GRNet: Gridding Residual Network for Dense Point Cloud Completion

TL;DR

This paper introduces GRNet, a novel neural network architecture that uses 3D grids and differentiable layers to improve dense point cloud completion, preserving structural details better than existing methods.

Contribution

GRNet employs innovative differentiable layers for converting between point clouds and 3D grids, enhancing detail preservation in point cloud completion tasks.

Findings

Outperforms state-of-the-art methods on ShapeNet, Completion3D, and KITTI datasets.

Effectively preserves structural details in point cloud completion.
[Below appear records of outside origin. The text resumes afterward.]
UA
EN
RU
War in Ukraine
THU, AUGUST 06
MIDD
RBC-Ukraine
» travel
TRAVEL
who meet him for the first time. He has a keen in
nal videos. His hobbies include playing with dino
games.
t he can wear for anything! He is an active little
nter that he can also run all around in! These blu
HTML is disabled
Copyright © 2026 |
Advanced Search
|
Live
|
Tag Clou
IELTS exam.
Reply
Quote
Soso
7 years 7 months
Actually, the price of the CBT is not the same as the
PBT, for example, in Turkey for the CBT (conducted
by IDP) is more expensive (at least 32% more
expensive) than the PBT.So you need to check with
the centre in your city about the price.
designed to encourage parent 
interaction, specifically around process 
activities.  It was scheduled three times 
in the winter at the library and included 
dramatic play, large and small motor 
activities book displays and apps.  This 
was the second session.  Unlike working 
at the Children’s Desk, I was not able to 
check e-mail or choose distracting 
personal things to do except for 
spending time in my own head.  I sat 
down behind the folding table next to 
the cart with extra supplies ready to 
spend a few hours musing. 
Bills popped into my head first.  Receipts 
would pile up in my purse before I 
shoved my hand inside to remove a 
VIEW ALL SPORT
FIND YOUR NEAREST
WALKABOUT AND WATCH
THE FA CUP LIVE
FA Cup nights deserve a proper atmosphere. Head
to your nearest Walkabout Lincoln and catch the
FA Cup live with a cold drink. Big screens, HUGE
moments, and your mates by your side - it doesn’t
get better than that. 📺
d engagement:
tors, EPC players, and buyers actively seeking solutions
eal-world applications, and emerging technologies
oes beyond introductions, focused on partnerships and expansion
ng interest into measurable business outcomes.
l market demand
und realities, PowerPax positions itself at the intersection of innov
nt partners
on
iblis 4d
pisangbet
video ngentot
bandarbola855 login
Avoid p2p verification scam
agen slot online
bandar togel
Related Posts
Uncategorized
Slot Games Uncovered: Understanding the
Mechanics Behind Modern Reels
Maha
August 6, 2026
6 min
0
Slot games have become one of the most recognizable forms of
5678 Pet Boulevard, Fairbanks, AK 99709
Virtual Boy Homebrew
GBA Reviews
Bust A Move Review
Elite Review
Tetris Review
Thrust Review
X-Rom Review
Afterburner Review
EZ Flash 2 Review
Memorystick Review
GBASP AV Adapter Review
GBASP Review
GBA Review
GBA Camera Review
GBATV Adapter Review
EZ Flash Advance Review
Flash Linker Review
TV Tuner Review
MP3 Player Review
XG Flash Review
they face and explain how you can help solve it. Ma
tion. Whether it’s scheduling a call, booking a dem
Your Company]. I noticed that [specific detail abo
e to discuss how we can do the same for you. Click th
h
Introduces novel differentiable layers for grid conversion and feature sampling.

Abstract

Estimating the complete 3D point cloud from an incomplete one is a key problem in many vision and robotics applications. Mainstream methods (e.g., PCN and TopNet) use Multi-layer Perceptrons (MLPs) to directly process point clouds, which may cause the loss of details because the structural and context of point clouds are not fully considered. To solve this problem, we introduce 3D grids as intermediate representations to regularize unordered point clouds. We therefore propose a novel Gridding Residual Network (GRNet) for point cloud completion. In particular, we devise two novel differentiable layers, named Gridding and Gridding Reverse, to convert between point clouds and 3D grids without losing structural information. We also present the differentiable Cubic Feature Sampling layer to extract features of neighboring points, which preserves context information. In addition, we design a new loss function, namely Gridding Loss, to calculate the L1 distance between the 3D grids of the predicted and ground truth point clouds, which is helpful to recover details. Experimental results indicate that the proposed GRNet performs favorably against state-of-the-art methods on the ShapeNet, Completion3D, and KITTI benchmarks.